"Up there" is way up there, behind the last row of section 422 in the upper deck, where the Brewers playfully dedicated another statue of the man known as Mr. Baseball on Friday. It was a nod to the Miller Lite "All Stars" ads of the 1970s and '80s in which Uecker would proclaim, "I must be in the front row!" only to get sent to the cheap seats.
They don't get much cheaper than this. The Brewers sell obstructed-view seats near the new Uecker statue for $1 apiece on game days.
"It's pretty cool," Uecker said after climbing the steps to meet his match. "I'll have to call the people who are going to take care of me when I meet my maker and have them come up here and look at the statue. I think when I finally go, I might want to go like that. Seated and above ground. That might be nice."

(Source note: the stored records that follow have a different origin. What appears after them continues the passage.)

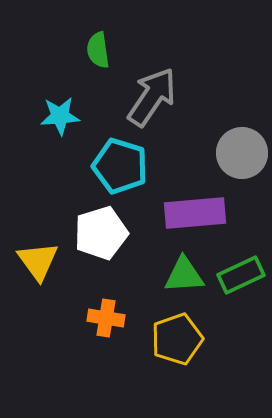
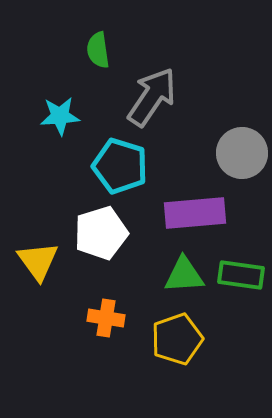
green rectangle: rotated 33 degrees clockwise
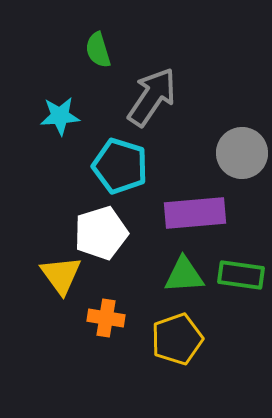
green semicircle: rotated 9 degrees counterclockwise
yellow triangle: moved 23 px right, 14 px down
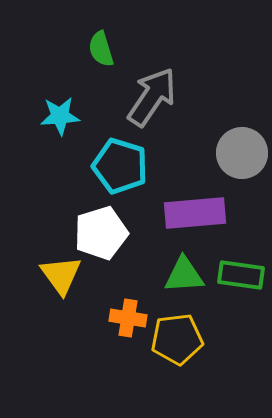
green semicircle: moved 3 px right, 1 px up
orange cross: moved 22 px right
yellow pentagon: rotated 12 degrees clockwise
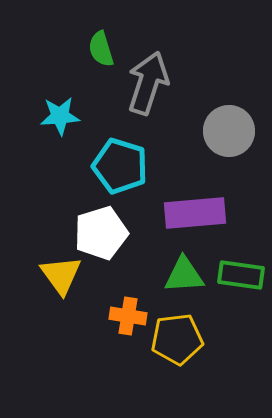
gray arrow: moved 4 px left, 14 px up; rotated 16 degrees counterclockwise
gray circle: moved 13 px left, 22 px up
orange cross: moved 2 px up
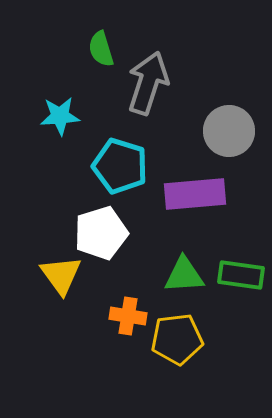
purple rectangle: moved 19 px up
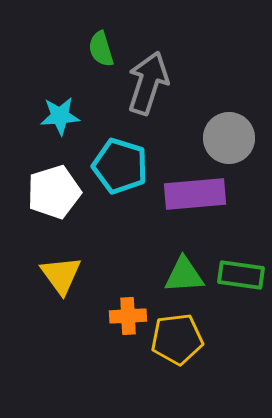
gray circle: moved 7 px down
white pentagon: moved 47 px left, 41 px up
orange cross: rotated 12 degrees counterclockwise
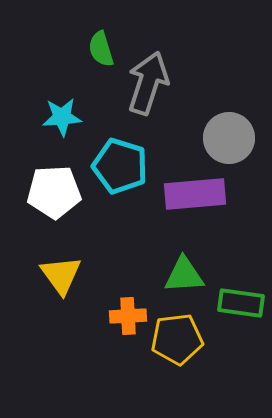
cyan star: moved 2 px right, 1 px down
white pentagon: rotated 14 degrees clockwise
green rectangle: moved 28 px down
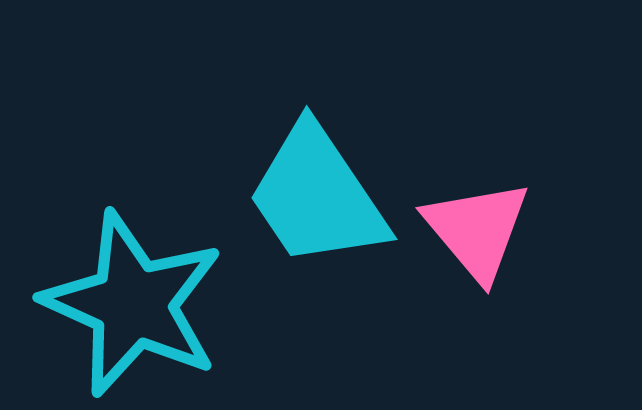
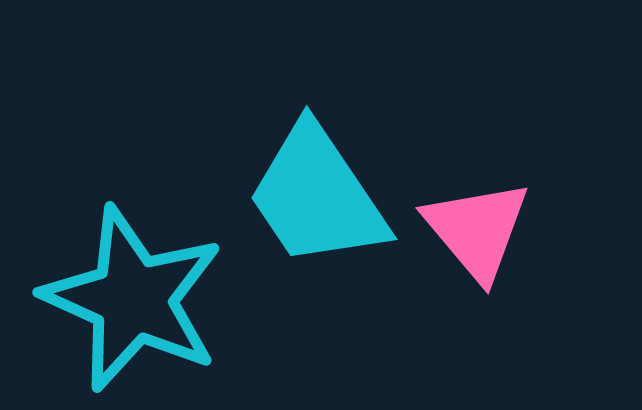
cyan star: moved 5 px up
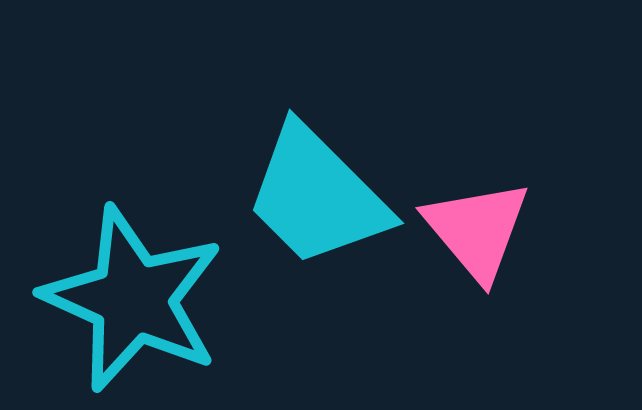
cyan trapezoid: rotated 11 degrees counterclockwise
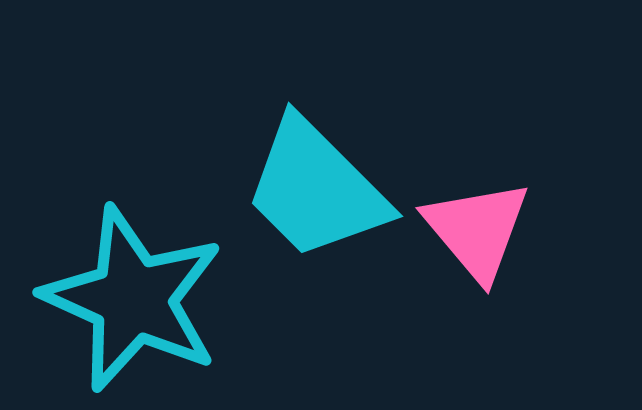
cyan trapezoid: moved 1 px left, 7 px up
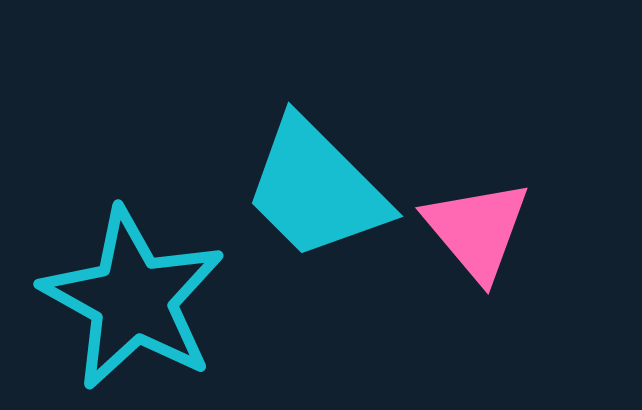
cyan star: rotated 5 degrees clockwise
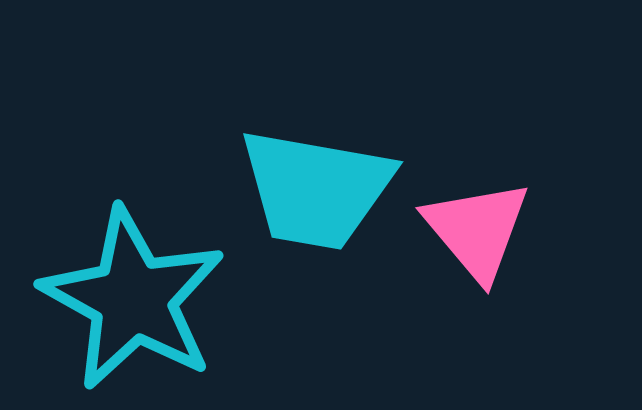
cyan trapezoid: rotated 35 degrees counterclockwise
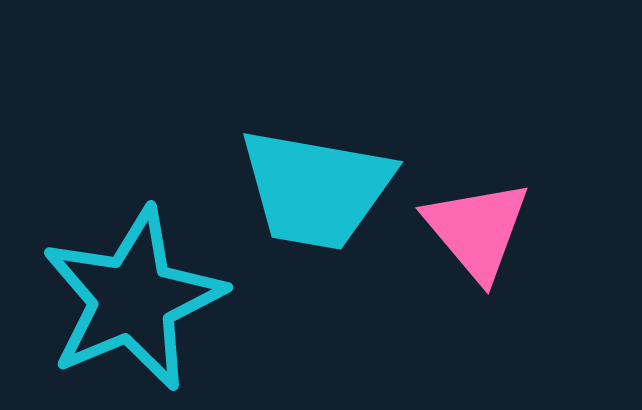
cyan star: rotated 20 degrees clockwise
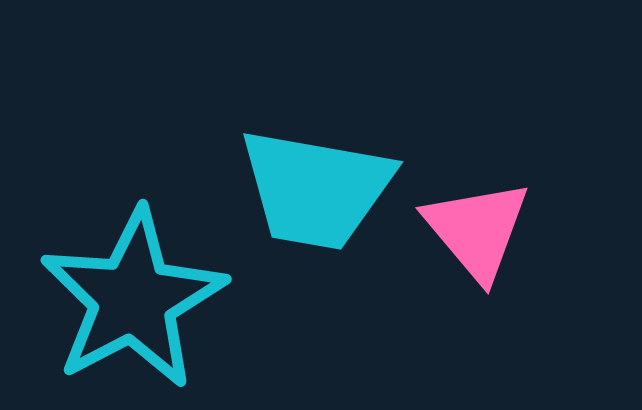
cyan star: rotated 5 degrees counterclockwise
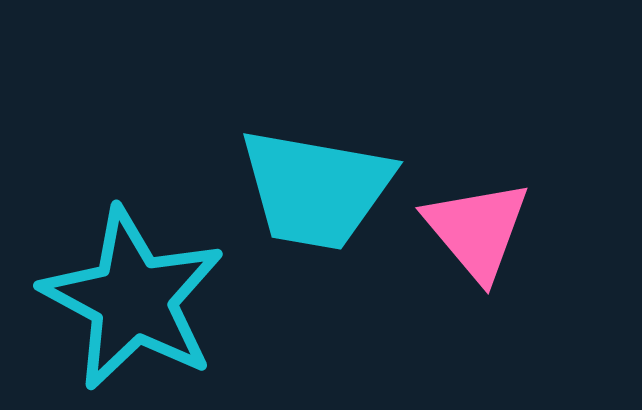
cyan star: rotated 16 degrees counterclockwise
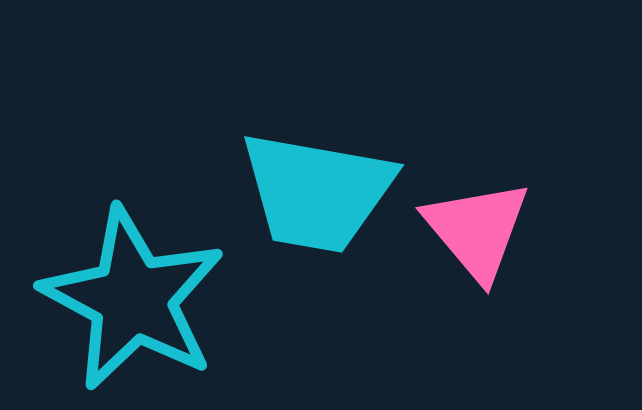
cyan trapezoid: moved 1 px right, 3 px down
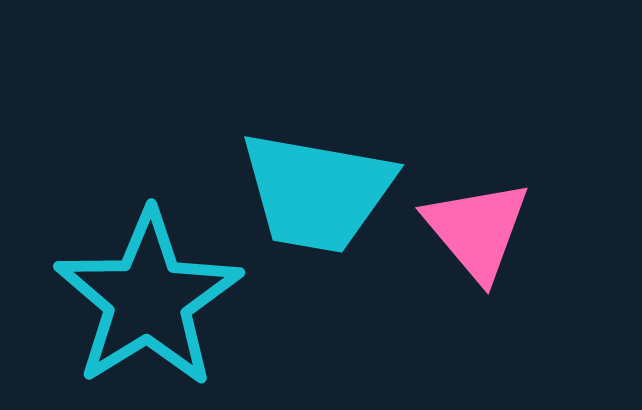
cyan star: moved 15 px right; rotated 12 degrees clockwise
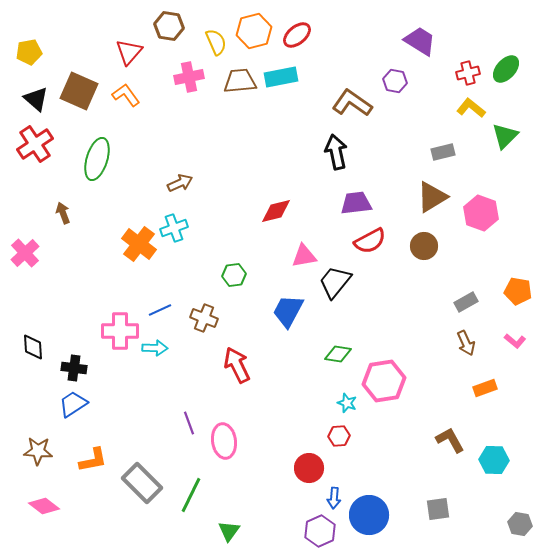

There was a serious component to Friday's frivolity. Statue designer Brian Maughan, the same artist who made the four statues outside Miller Park -- Hank Aaron, Allan H. "Bud" Selig, Robin Yount and Uecker -- included an extra seat next to the seated Uecker. Fans who make a donation to the Brewers Community Foundation and Make A Wish Foundation will get to take their picture alongside the likeness of Uecker.
Uecker made sure to mention the charitable angle on Friday afternoon, but the day was mostly fun. Yount and fellow Hall of Famer Rollie Fingers were on hand for a ceremony down on the field with Uecker's friends and family, plus Brewers players and front-office officials.
When Yount stepped to the podium, he looked around the quiet ballpark.
"Fifty thousand empty seats," Yount said. "What a ceremony."
Said Fingers: "I don't know how … you're going to get up there to see it, but congratulations."
The new Uecker statue is made of bronze, but unlike the others at Miller Park, has color effects. Uecker is shown wearing a bright blue shirt, tan pants and, as usual, a big smile.
He wore that smile wide in the Miller Lite ads, which featured legendary athletes from every major sport, including Billy Martin, Mickey Mantle, Ray Nitschke, John Madden, Dick Butkus and Joe Frazier. It was just one of the off-the-field endeavors that made Uecker a national celebrity, beginning with his more than 100 appearances on "The Tonight Show with Johnny Carson."
"It's been a great ride and a great thrill to be able to work here and to be allowed by our former owner, Bud Selig, and now Mark Attanasio, to get myself involved in all of these other projects," Uecker said Friday. "Those Miller Lite years, the commercials that ran for some 17 years, were one of the most unbelievable times I've ever had."